**ASSIGNMENT:** Could you output, exactly and with nothing else, every line from the one that contains "Cut the object" through the last line of the listing below?
######
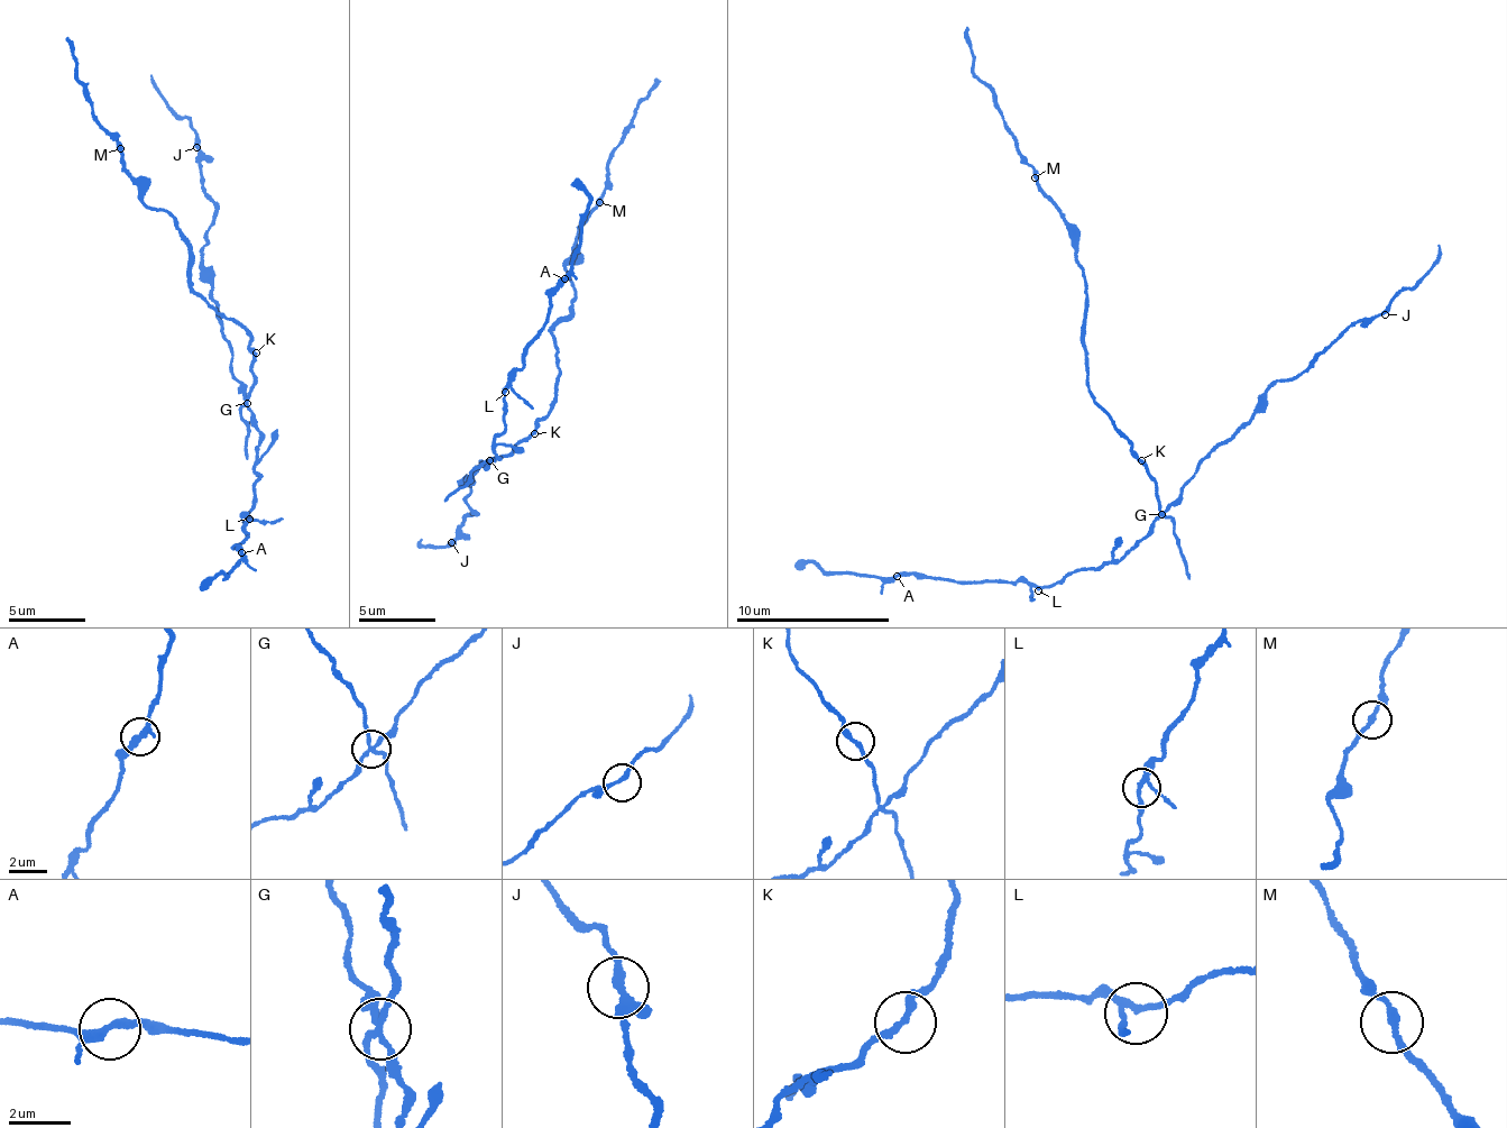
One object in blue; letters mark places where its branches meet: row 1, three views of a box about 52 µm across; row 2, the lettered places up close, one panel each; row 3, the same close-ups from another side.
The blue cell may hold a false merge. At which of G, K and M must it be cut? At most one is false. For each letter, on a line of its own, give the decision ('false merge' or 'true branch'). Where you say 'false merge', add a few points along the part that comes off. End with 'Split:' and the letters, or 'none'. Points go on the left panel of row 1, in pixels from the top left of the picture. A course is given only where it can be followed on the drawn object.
G: false merge | (248, 402), (258, 460), (242, 515), (247, 537), (232, 546), (242, 557), (199, 588)
K: true branch
M: true branch
Split: G

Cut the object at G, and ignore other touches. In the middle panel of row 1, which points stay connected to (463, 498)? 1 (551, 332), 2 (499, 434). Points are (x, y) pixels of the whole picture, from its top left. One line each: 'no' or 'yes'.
1: no
2: yes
######
**EXERCISE SOLUTION:**
Cut the object at G, and ignore other touches. In the middle panel of row 1, which points stay connected to (463, 498)? 1 (551, 332), 2 (499, 434). Points are (x, y) pixels of the whole picture, from its top left. One line each: 'no' or 'yes'.
1: no
2: yes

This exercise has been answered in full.